Toyota, the world’s largest carmaker, has said it favors more of a “co-pilot” approach to automated vehicles, rather than a driverless system. The Toyota City, Japan-based company hasn’t said when it will sell the vehicles.

Several automakers already have deployed automatic parking capabilities in cars on the road. Toyota calls its system Intelligent Parking Assist and has offered it on cars such as the Prius hybrid. Ford Motor’s Active Park Assist also is available in several models sold in North America and Europe.

U.S. regulators are encouraging development of automated vehicle systems to reduce traffic accidents that annually kill more than 30,000 people.
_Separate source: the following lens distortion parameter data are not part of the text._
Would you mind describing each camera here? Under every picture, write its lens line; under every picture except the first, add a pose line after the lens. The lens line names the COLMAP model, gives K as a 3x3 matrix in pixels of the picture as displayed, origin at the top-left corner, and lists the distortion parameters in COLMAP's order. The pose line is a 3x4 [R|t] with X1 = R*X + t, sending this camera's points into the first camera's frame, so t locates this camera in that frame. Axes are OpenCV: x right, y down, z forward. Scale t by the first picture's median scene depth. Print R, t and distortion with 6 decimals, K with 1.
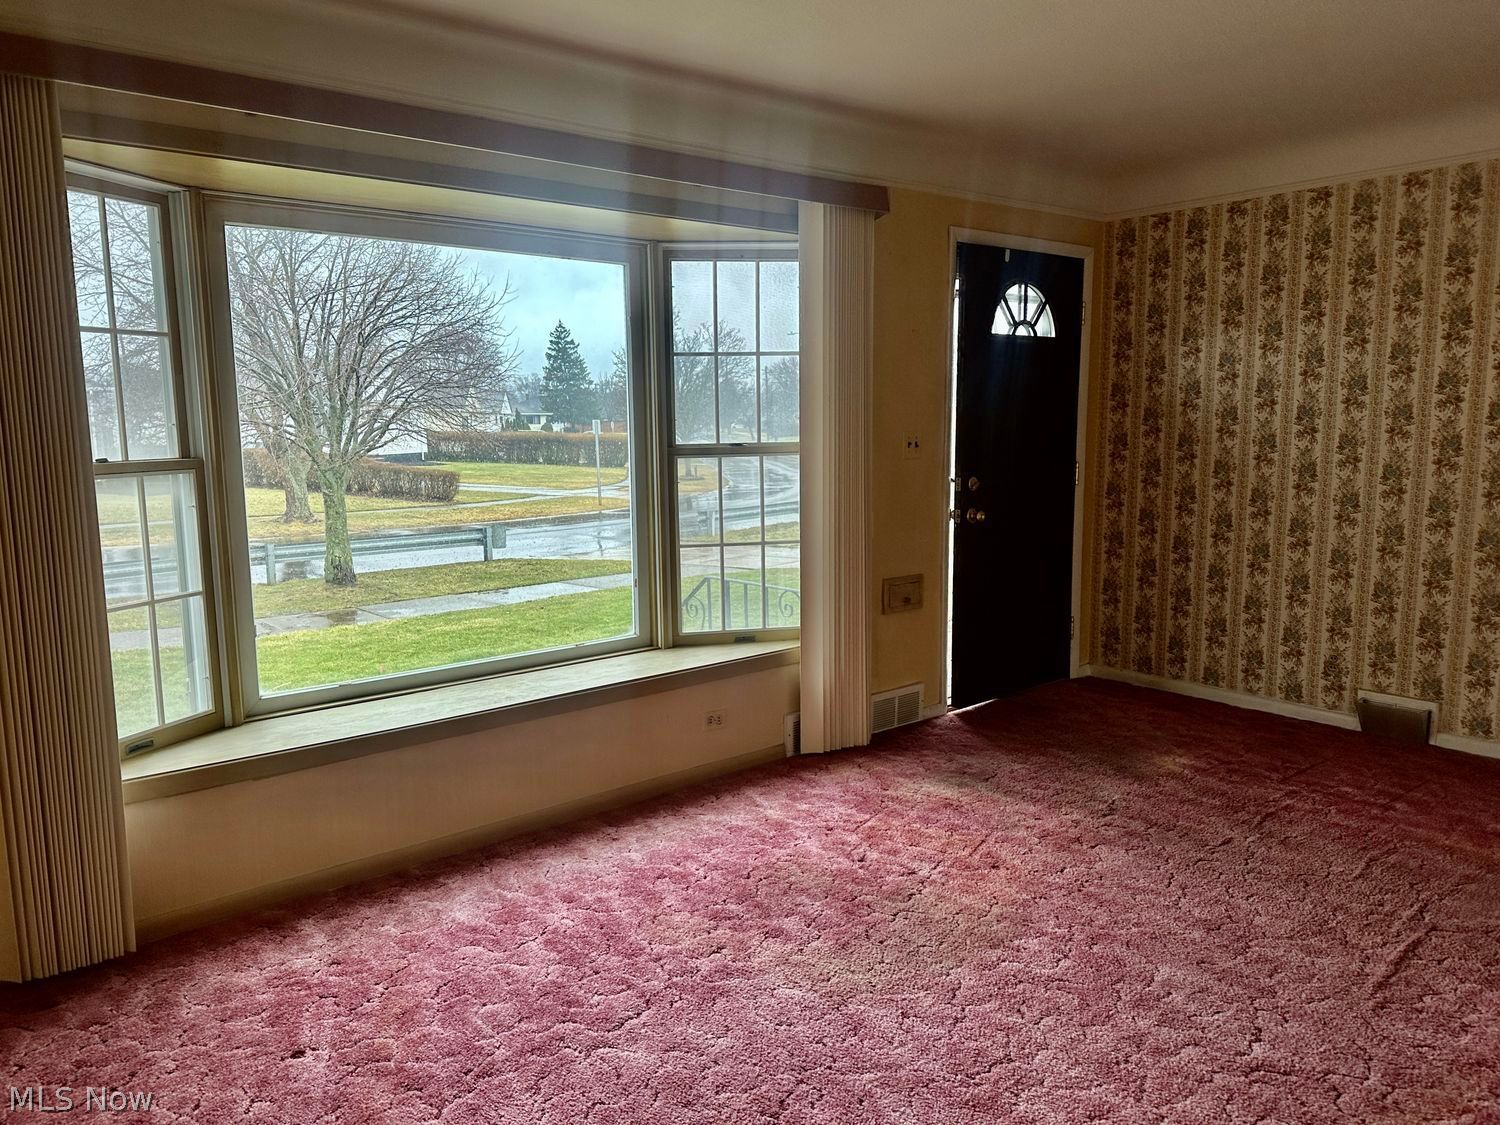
lens RADIAL K [[1060.9, 0, 729.0], [0, 1060.9, 561.8], [0, 0, 1]] dist [0.080918, -0.098659]
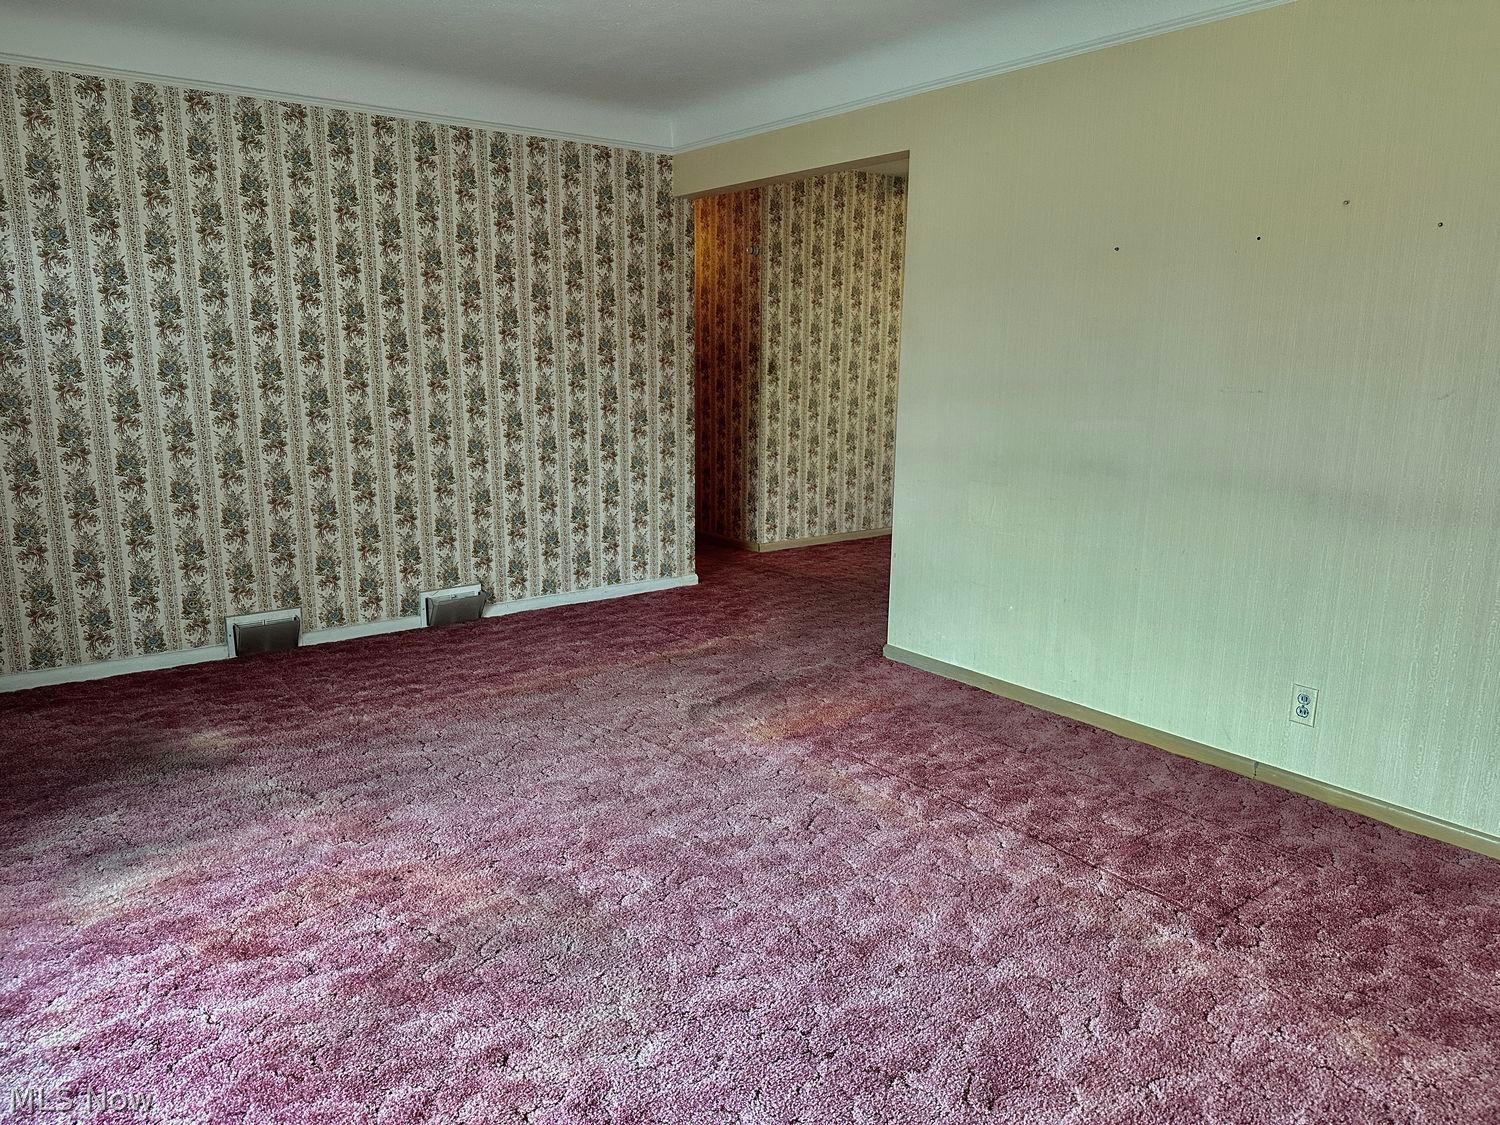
lens RADIAL K [[1060.9, 0, 729.0], [0, 1060.9, 561.8], [0, 0, 1]] dist [0.080918, -0.098659]
pose [[0.030680, -0.185746, 0.982119, -0.414920], [0.126353, 0.975419, 0.180532, -0.059604], [-0.991511, 0.118555, 0.053395, 0.534070]]
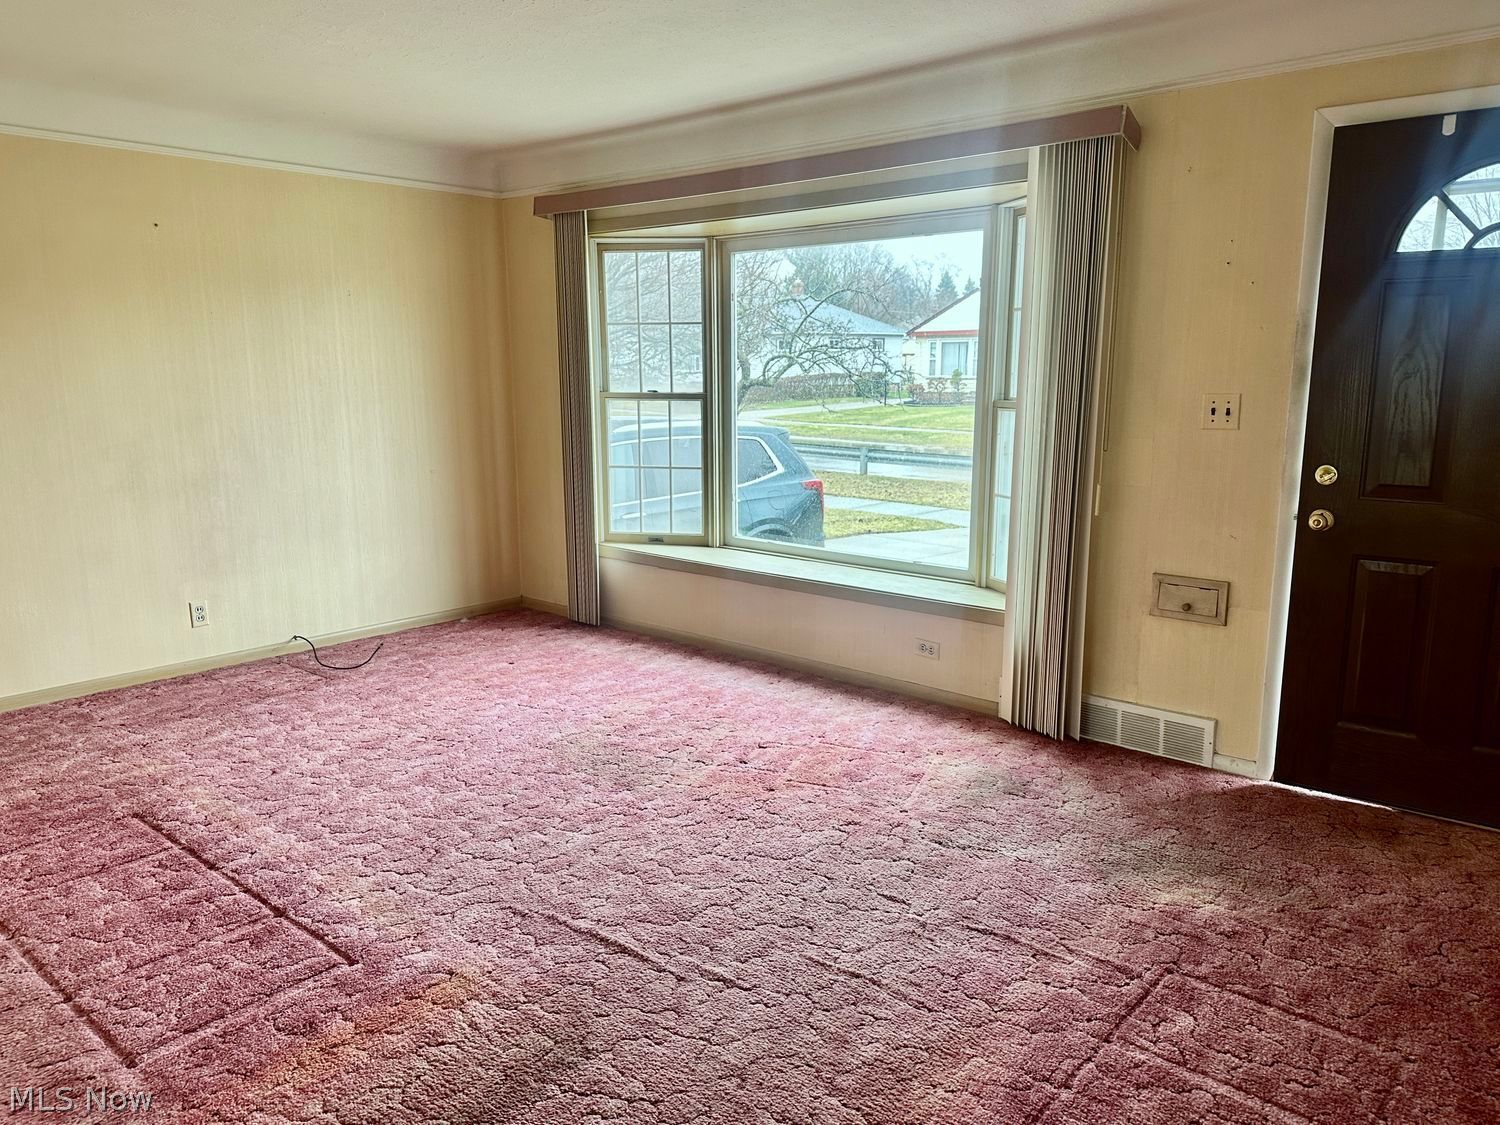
lens RADIAL K [[1060.9, 0, 729.0], [0, 1060.9, 561.8], [0, 0, 1]] dist [0.080918, -0.098659]
pose [[0.167572, 0.191920, -0.966999, 1.001557], [-0.137018, 0.975883, 0.169940, -0.098540], [0.976292, 0.104019, 0.189827, 0.577661]]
Regulatory and legal issues with self- driving cars, such as liability in accidents, have yet to be addressed.

A potential downside to driverless cars is that they may add to urban sprawl and pollution as they encourage longer commutes, according to Ken Laberteaux, senior principal scientist for Toyota’s North American team studying future transportation.

“U.S. history shows that anytime you make driving easier, there seems to be this inexhaustible desire to live farther from things,” Laberteaux said in an interview at the Automated Vehicles Symposium in San Francisco. “The pattern we’ve seen for a century is people turn more speed into more travel, rather than maybe saying, ‘I’m going to use my reduced travel time by spending more time with my family.’”

Local governments could take steps to avoid lengthier commutes by drivers of autonomous cars through measures such as tolls, said Laberteaux, who predicted technologies allowing drivers to turn over controls to the car itself may arrive this decade.

As carmakers compete to introduce automated driving, they need to work as much on software design as mechanical engineering, according to Maarten Sierhuis, director of Nissan’s Silicon Valley research center in Sunnyvale, California, who is leading Nissan’s automated-vehicle program.

Making cars that are “deliberative” in assessing road conditions, rather than just reactive, requires artificial intelligence, Sierhuis said in an interview this week at the San Francisco conference. Nissan is developing software to read and filter sensor data much as a human brain does, he said.